### Task to complete
Locate every line in the items below that contains the string "Microsoft", matching case exactly, and copy each of those lines.

(Plain-text document sources)
┄┄┄┄┄┄┄┄┄┄
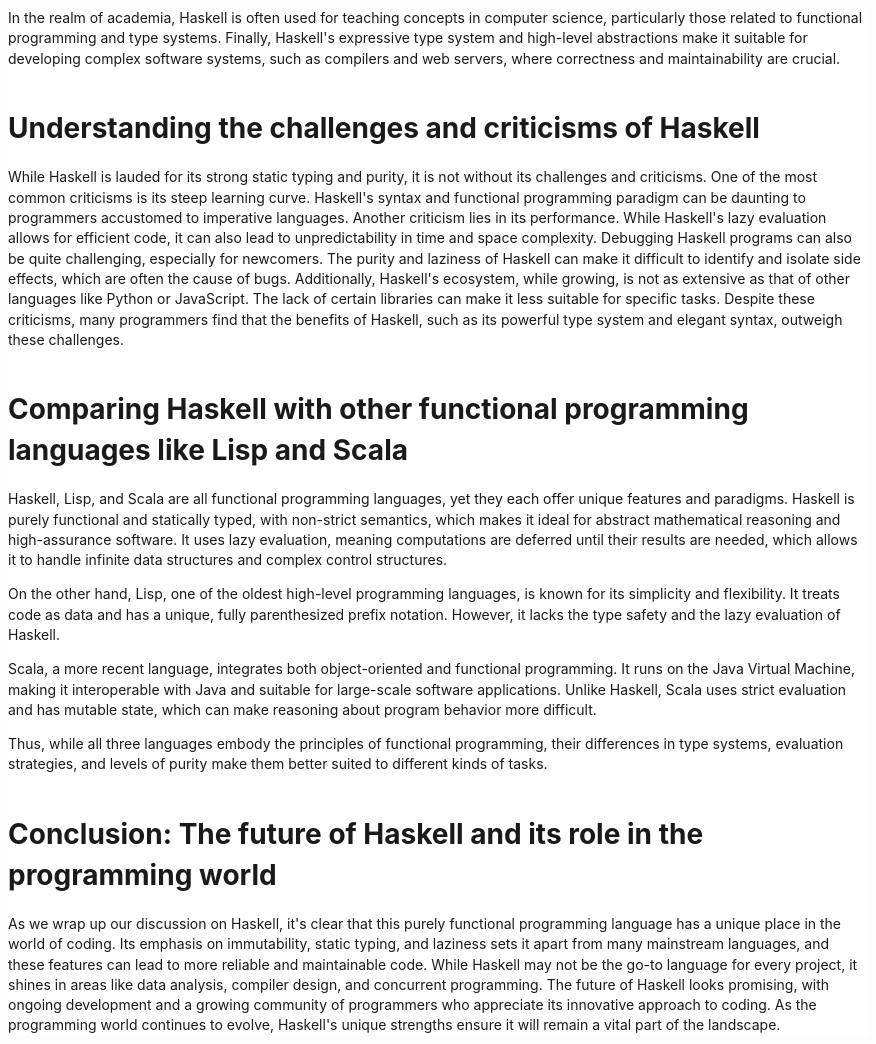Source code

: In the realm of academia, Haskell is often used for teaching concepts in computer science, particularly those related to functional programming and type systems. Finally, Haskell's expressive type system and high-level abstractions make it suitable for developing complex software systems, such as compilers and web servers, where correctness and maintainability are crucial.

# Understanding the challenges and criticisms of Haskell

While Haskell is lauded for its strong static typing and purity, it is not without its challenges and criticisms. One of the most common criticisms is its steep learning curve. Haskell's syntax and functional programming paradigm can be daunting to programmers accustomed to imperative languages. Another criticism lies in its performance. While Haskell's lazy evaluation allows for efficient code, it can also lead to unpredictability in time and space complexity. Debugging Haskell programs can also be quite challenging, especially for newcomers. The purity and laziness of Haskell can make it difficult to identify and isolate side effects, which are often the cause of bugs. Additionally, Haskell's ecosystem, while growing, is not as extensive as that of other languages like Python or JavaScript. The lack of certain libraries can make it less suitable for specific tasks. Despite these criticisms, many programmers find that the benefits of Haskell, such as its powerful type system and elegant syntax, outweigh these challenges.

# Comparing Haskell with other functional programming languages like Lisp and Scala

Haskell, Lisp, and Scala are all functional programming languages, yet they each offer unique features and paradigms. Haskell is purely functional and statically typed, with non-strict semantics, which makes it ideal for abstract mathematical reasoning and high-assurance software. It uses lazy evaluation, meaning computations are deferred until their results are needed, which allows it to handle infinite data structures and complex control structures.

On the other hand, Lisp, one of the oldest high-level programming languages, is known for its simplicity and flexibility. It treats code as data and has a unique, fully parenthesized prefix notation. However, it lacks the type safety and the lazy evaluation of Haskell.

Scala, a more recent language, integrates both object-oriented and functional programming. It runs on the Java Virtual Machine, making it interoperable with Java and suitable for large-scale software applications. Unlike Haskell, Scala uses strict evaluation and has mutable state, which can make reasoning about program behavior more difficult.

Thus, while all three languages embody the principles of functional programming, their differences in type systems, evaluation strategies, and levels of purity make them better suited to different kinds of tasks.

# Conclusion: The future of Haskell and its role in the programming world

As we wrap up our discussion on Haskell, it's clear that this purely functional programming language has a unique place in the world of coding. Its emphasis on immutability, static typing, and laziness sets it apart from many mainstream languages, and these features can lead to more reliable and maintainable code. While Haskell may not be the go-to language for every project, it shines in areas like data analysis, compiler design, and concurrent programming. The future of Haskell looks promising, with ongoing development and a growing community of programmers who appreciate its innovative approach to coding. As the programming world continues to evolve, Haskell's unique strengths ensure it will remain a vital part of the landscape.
┄┄┄┄┄┄┄┄┄┄
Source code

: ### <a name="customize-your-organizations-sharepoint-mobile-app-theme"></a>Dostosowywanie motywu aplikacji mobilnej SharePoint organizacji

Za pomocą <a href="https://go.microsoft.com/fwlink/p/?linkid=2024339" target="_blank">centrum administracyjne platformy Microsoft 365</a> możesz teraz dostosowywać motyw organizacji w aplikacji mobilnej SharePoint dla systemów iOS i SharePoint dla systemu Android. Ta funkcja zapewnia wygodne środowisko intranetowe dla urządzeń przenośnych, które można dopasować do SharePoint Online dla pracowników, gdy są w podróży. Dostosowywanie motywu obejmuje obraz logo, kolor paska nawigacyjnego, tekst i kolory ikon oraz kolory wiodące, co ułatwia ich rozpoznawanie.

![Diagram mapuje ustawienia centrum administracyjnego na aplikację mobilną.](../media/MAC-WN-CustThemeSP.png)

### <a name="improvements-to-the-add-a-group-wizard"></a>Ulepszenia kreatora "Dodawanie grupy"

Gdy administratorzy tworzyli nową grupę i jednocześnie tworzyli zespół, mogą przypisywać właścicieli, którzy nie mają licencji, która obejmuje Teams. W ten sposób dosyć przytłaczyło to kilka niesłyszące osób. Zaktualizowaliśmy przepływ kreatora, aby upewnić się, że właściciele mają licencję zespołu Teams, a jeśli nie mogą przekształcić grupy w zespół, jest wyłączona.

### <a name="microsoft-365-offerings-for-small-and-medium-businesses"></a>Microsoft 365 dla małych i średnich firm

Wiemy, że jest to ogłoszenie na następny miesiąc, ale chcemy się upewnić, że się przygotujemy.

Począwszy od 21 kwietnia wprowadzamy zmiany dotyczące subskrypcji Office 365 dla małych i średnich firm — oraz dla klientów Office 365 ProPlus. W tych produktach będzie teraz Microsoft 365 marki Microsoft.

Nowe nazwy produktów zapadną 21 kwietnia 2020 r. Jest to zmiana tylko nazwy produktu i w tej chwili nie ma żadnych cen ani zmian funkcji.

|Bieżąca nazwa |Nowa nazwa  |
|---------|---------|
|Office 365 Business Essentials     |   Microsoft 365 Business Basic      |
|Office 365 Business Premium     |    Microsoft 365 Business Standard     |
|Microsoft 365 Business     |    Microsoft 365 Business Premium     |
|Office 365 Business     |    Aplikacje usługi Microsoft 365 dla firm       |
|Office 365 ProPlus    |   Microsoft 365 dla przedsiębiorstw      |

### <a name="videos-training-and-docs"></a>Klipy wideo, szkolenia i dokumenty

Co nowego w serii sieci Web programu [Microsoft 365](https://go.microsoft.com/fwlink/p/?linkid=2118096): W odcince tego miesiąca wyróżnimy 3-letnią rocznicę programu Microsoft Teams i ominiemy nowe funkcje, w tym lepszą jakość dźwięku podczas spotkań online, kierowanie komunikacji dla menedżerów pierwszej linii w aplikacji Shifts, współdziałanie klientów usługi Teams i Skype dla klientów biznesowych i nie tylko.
┄┄┄┄┄┄┄┄┄┄
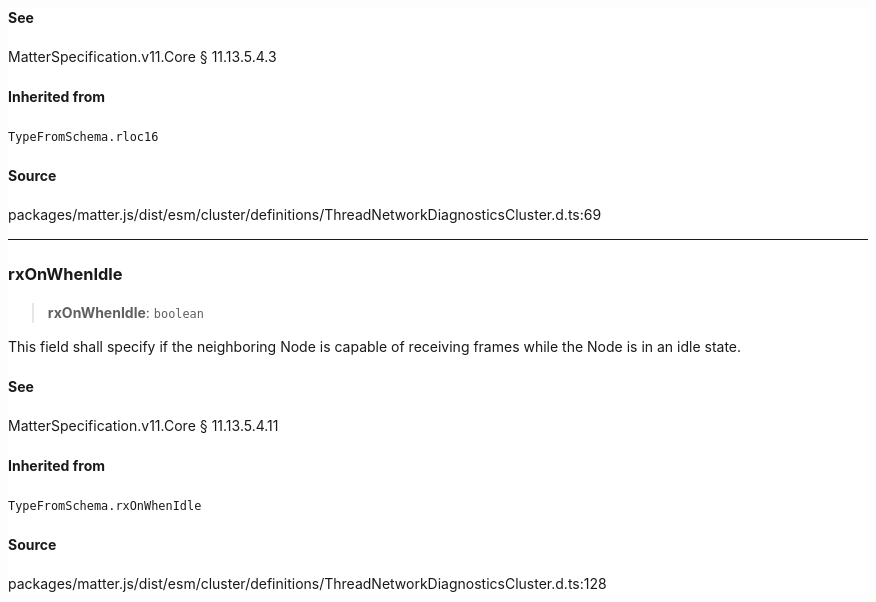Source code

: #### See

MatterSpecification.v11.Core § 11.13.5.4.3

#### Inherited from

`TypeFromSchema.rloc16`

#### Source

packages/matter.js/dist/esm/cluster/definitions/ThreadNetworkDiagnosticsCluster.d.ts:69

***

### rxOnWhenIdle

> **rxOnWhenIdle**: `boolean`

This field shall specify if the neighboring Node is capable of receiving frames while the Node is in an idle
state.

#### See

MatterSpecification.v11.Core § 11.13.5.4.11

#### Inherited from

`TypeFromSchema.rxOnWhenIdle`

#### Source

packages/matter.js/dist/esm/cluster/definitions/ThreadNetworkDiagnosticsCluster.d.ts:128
┄┄┄┄┄┄┄┄┄┄
### Response area
Za pomocą <a href="https://go.microsoft.com/fwlink/p/?linkid=2024339" target="_blank">centrum administracyjne platformy Microsoft 365</a> możesz teraz dostosowywać motyw organizacji w aplikacji mobilnej SharePoint dla systemów iOS i SharePoint dla systemu Android. Ta funkcja zapewnia wygodne środowisko intranetowe dla urządzeń przenośnych, które można dopasować do SharePoint Online dla pracowników, gdy są w podróży. Dostosowywanie motywu obejmuje obraz logo, kolor paska nawigacyjnego, tekst i kolory ikon oraz kolory wiodące, co ułatwia ich rozpoznawanie.
### <a name="microsoft-365-offerings-for-small-and-medium-businesses"></a>Microsoft 365 dla małych i średnich firm
Począwszy od 21 kwietnia wprowadzamy zmiany dotyczące subskrypcji Office 365 dla małych i średnich firm — oraz dla klientów Office 365 ProPlus. W tych produktach będzie teraz Microsoft 365 marki Microsoft.
|Office 365 Business Essentials     |   Microsoft 365 Business Basic      |
|Office 365 Business Premium     |    Microsoft 365 Business Standard     |
|Microsoft 365 Business     |    Microsoft 365 Business Premium     |
|Office 365 Business     |    Aplikacje usługi Microsoft 365 dla firm       |
|Office 365 ProPlus    |   Microsoft 365 dla przedsiębiorstw      |
Co nowego w serii sieci Web programu [Microsoft 365](https://go.microsoft.com/fwlink/p/?linkid=2118096): W odcince tego miesiąca wyróżnimy 3-letnią rocznicę programu Microsoft Teams i ominiemy nowe funkcje, w tym lepszą jakość dźwięku podczas spotkań online, kierowanie komunikacji dla menedżerów pierwszej linii w aplikacji Shifts, współdziałanie klientów usługi Teams i Skype dla klientów biznesowych i nie tylko.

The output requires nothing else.